For the first time in some 40+ autumns I don’t have to organize the cleverly designed mini-solar collectors which fall from wooden structures dotting my current domicile. No more stuffing these useless ruins of spring and summer into plastic bags or schlepping heavy rotten canvases with organic materials into piles or compost or some unknown public receptacle to handle this nasty, wasteful product of arboreal excess.
Yes, I am no longer a home owner. I’m back in an apartment. Same same as after surviving the Nam and going back to school courtesy Uncle Sam. I am free of taking care of structures and their surrounding manicured landscapes almost.

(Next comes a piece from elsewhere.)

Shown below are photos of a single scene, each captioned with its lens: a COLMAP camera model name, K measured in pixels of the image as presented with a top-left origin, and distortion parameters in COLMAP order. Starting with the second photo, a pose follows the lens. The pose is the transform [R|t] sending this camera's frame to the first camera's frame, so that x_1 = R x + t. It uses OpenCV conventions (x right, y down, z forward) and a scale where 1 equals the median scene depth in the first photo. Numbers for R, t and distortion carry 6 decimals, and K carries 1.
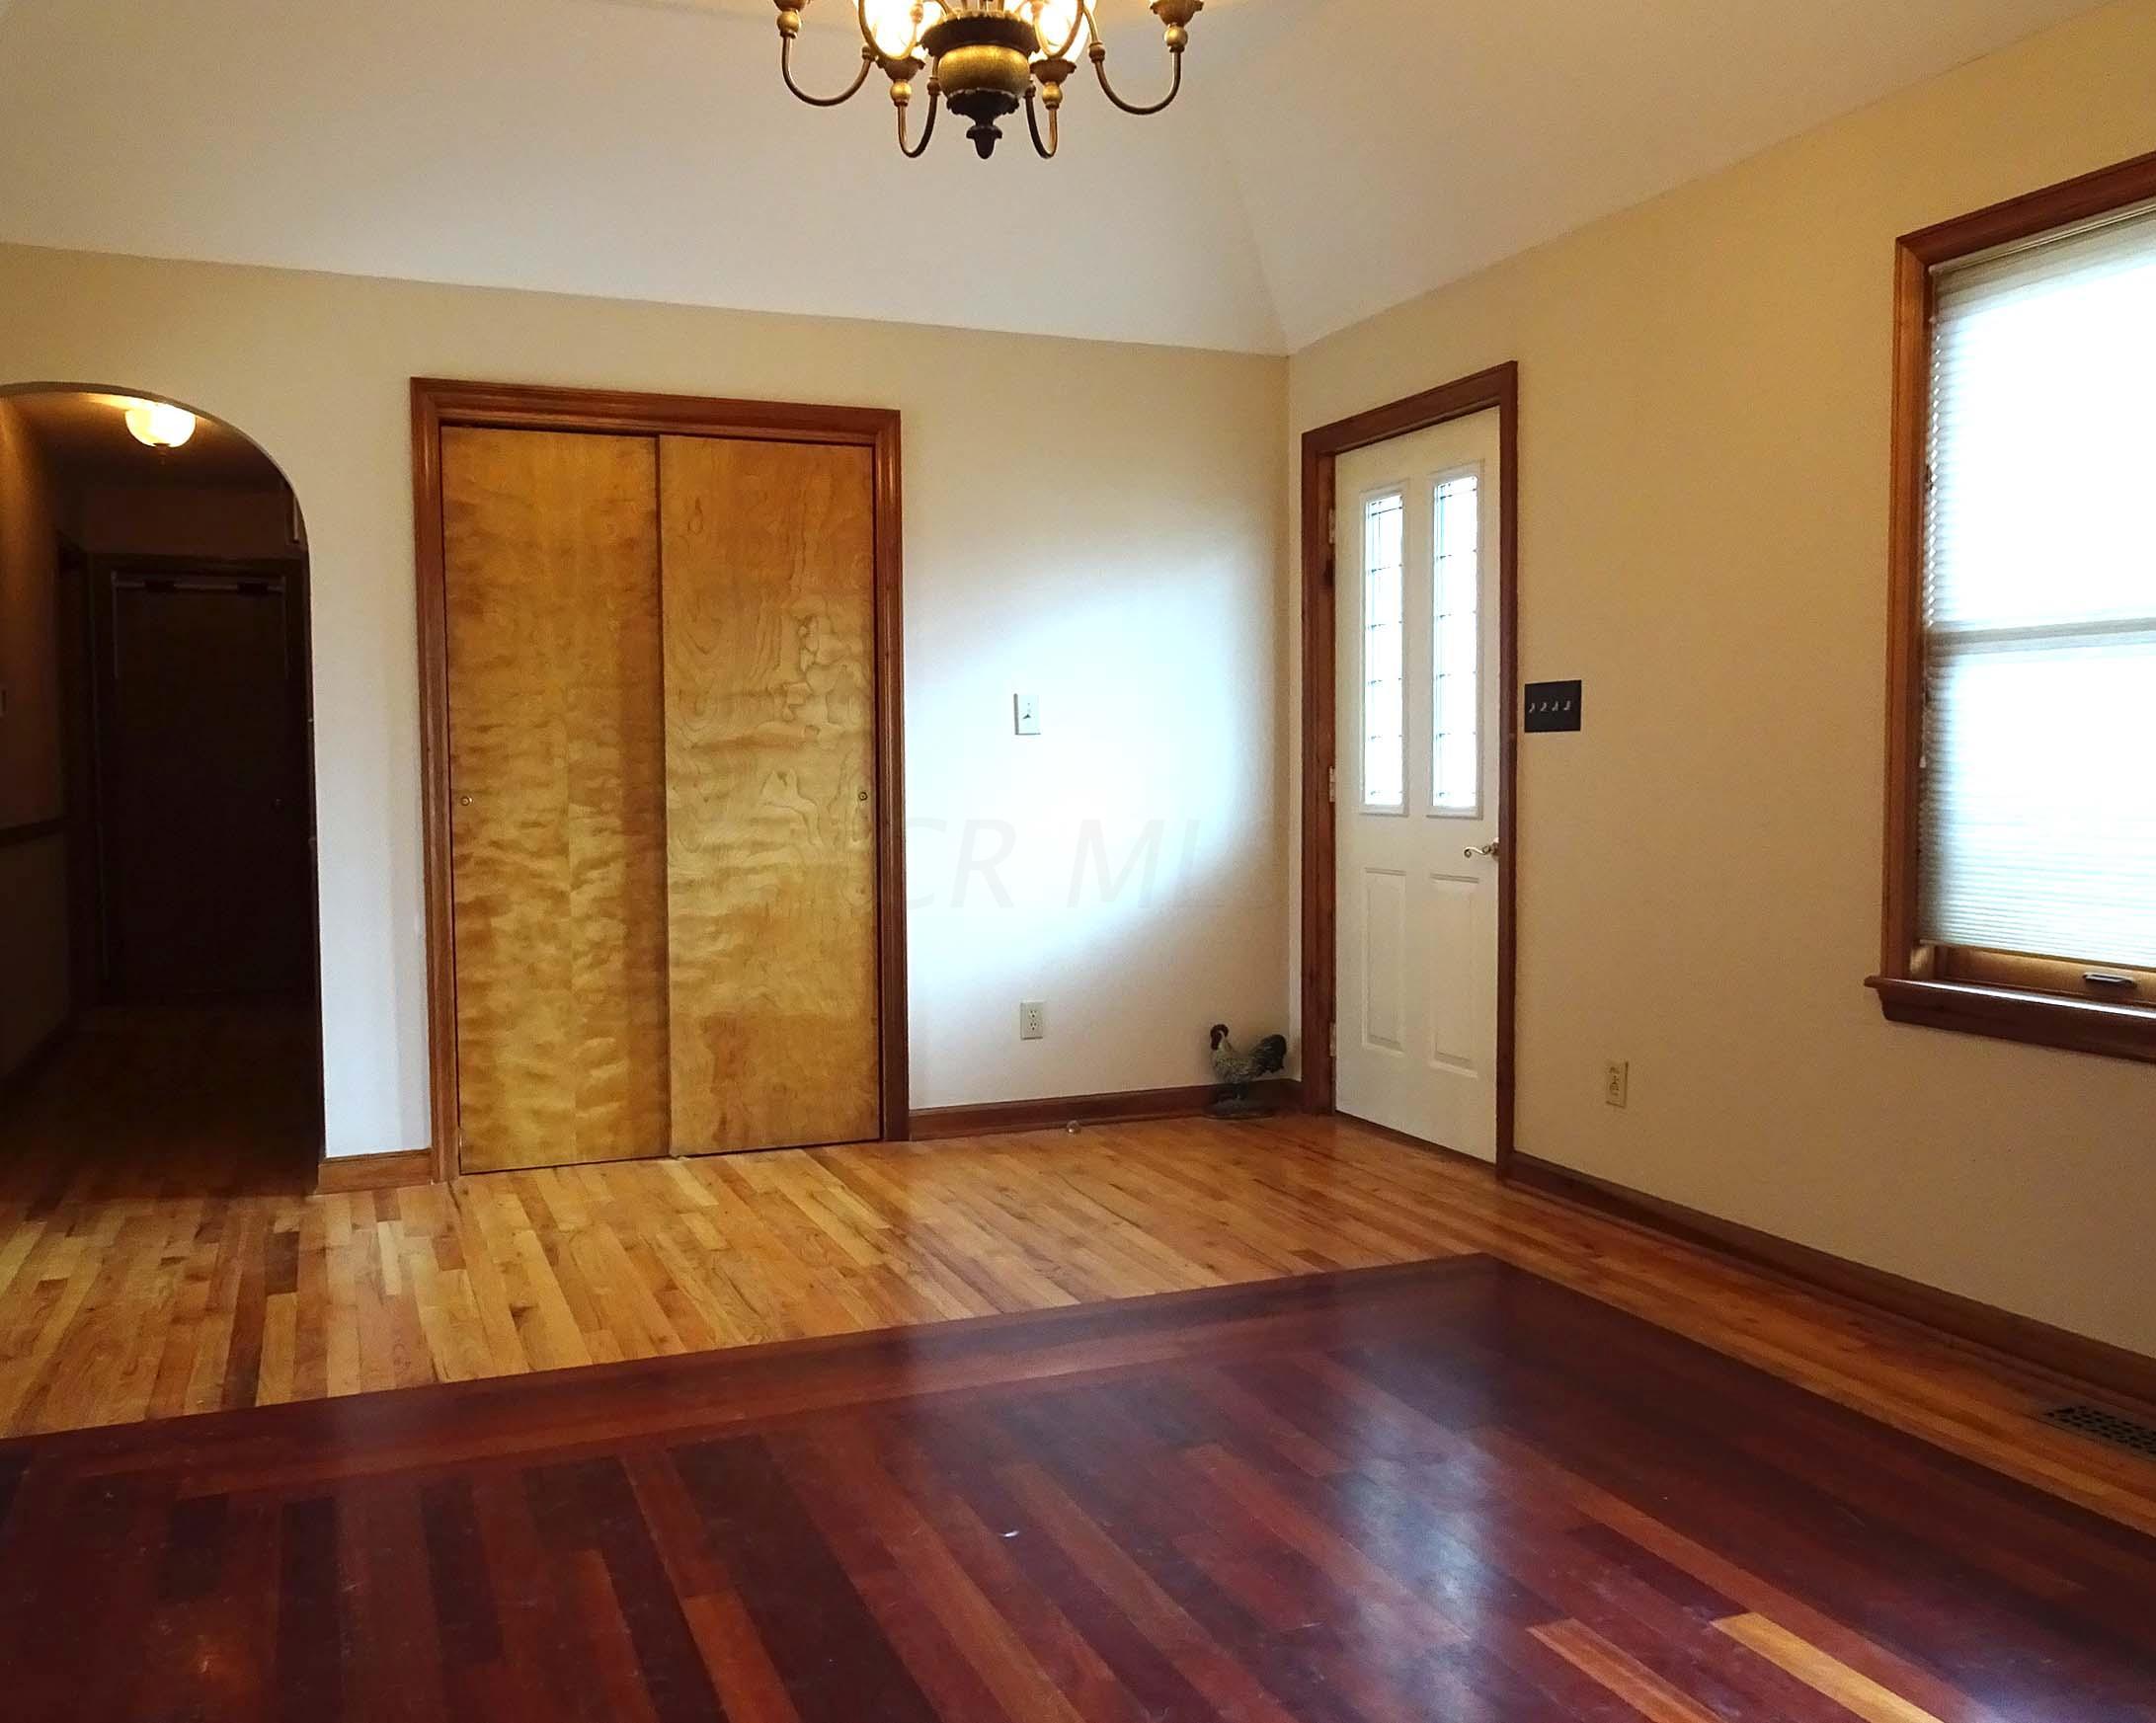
lens RADIAL K [[1890.4, 0, 1078.0], [0, 1890.4, 861.5], [0, 0, 1]] dist [-0.004264, -0.007010]
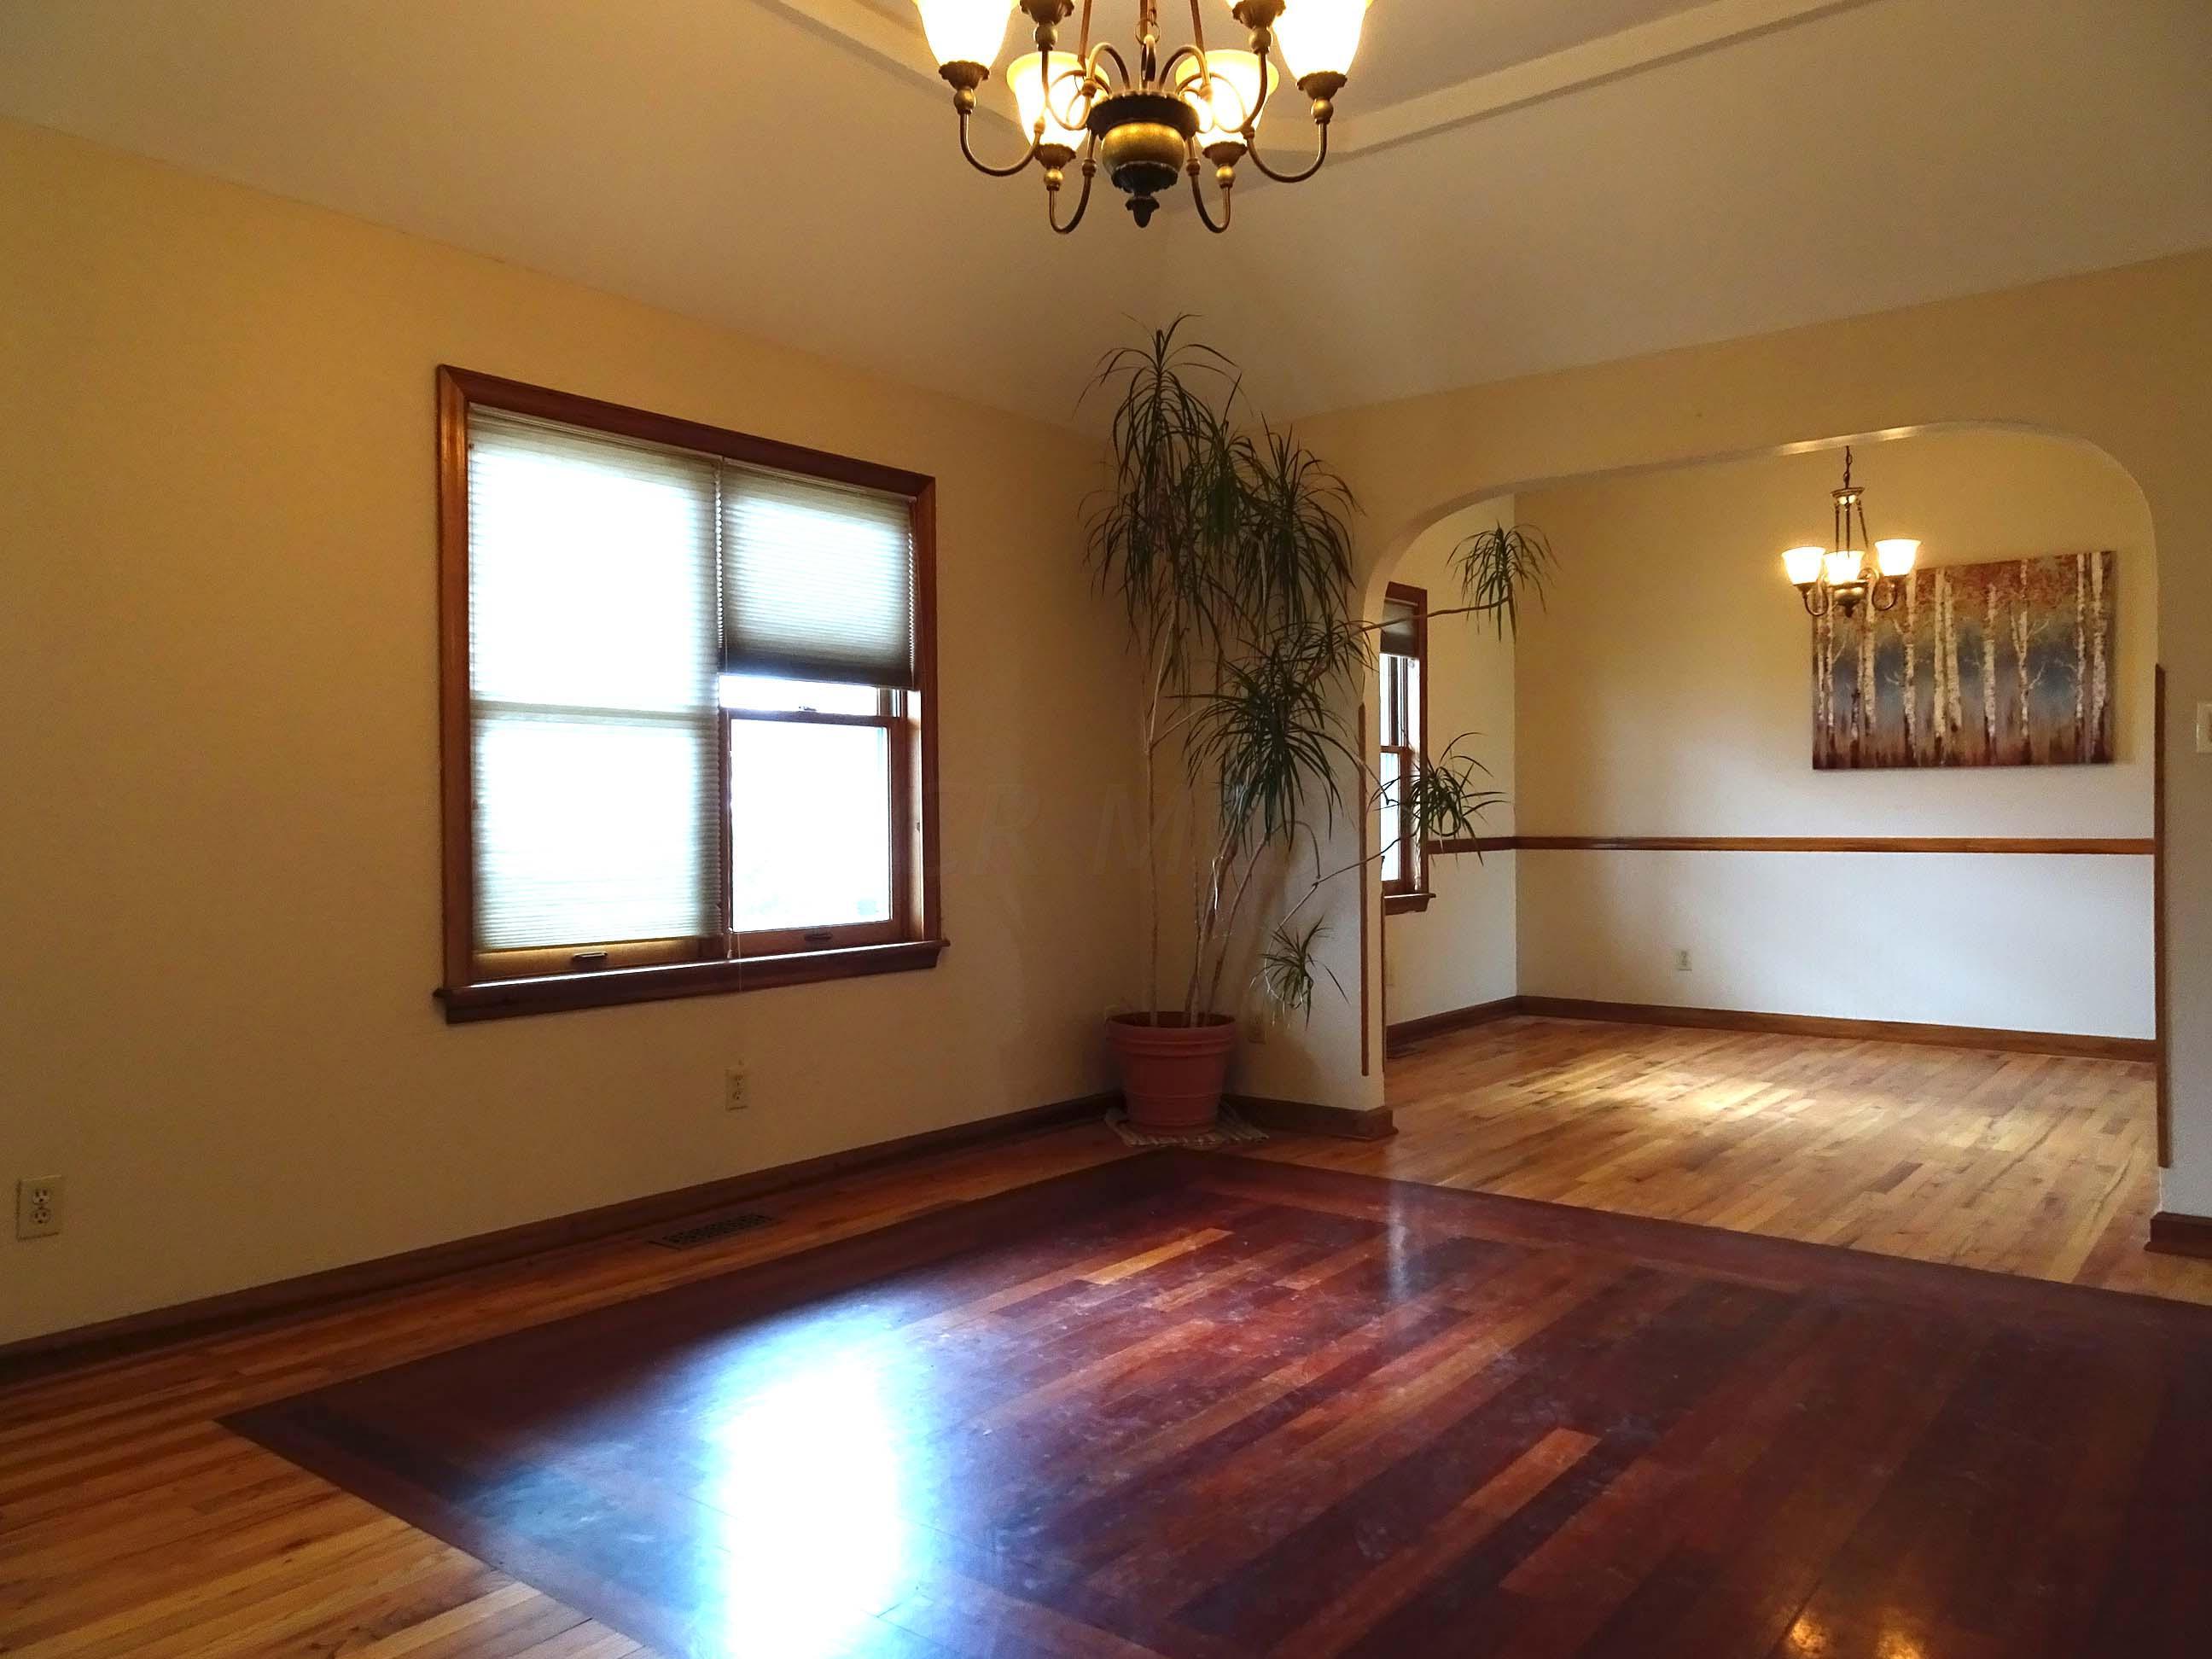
lens RADIAL K [[1563.9, 0, 1106.0], [0, 1563.9, 829.5], [0, 0, 1]] dist [0.007146, 0.004966]
pose [[-0.496062, 0.004105, 0.868277, -0.633431], [0.062148, 0.997592, 0.030790, -0.042219], [-0.866060, 0.069235, -0.495123, 1.150568]]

I’ve worked these decades to be back where I was so long ago. But yesterday I backslid. I picked up a leaf rake and used it. I didn’t have to do it, but I did it anyway. It sort of felt okay.
Over the summer Cathy and I sold our house. We found a penthouse just a block away from our 104-year-old antique edifice near Springfield’s oldest suburb, Rountree.
A bucolic neighborhood of tree-lined streets near Missouri State University, this community can’t help celebrating timber in all forms. Most of the homes are tidy wooden bungalows, the first American housing style to sweep into popularity from the West to East Coast. Most have a fireplace, to offer a spirited gathering place for family and friends around a cheery blaze.
But our house was more an American Four Square, without a fireplace. No place to burn up those sticks constantly falling off the ancient sycamore in the back yard. I found ways to incinerate those pesky branches. And quite a few leaves too.
The previous owners left behind a fire pit. Recreational burning and bar-b-q is legal in such a safe metal cavity.
Two autumns ago I raked up a bunch of sticks and burnt them one fine afternoon. When the coals were out later that evening, I dumped the ashes into our compost pile; handy for a small garden.
Sometime after midnight: loud pounding on the back door.
I hurried into the kitchen. It was a neighbor from down our alley.
“Your compost pile has caught your greenhouse on fire!”
Right away I knew what had happened. Luckily I had a hose hooked up and was able to douse the flames and save the 8×14’ greenhouse made from recycled windowpanes.
It was a close call. Our bike shed was the other half of that structure, a big old plastic tool house was nearby and my truck parked next to that.
What a great neighbor!
The next day he explained, “I had been out late with friends at our new neighborhood brewery. I got up to take a whiz, smelt the smoke and saw the flames. I had a few minutes to wake you, then was going to call the fire department.”
A great neighbor indeed! A fire department visit would have awakened the whole neighborhood and may not have been as quick as the handy garden hose.
Yesterday I recalled this incident while raking up a few leaves at our cabin in Shannon County where Cathy and I lived for a few years before ticks and chiggers drove her bonkers. I didn’t ruminate on that close call, but instead remembered carefully burning the woods around our house outside Rolla where we had lived for 20+ years.
I’d rake long rows of leaves in winter, cover them with tarps, then uncover and burn after rain or snow. Burning the forest floor allowed lots of wild flowers and grasses to flourish come spring.
Or I thought about growing up in St. Louis County where one autumn our Cub Scout troop made money raking yards. We liked to have huge piles of oak leaves we could run and jump into.
Where did those piles of leaves end up? I wonder where the leaves of Shannon County will end up if I don’t rake mine.
They will blow with strong winds probably deep into hollows to create more trees, mushrooms, wildflowers… hideouts for insects and other critters waiting on new warmth.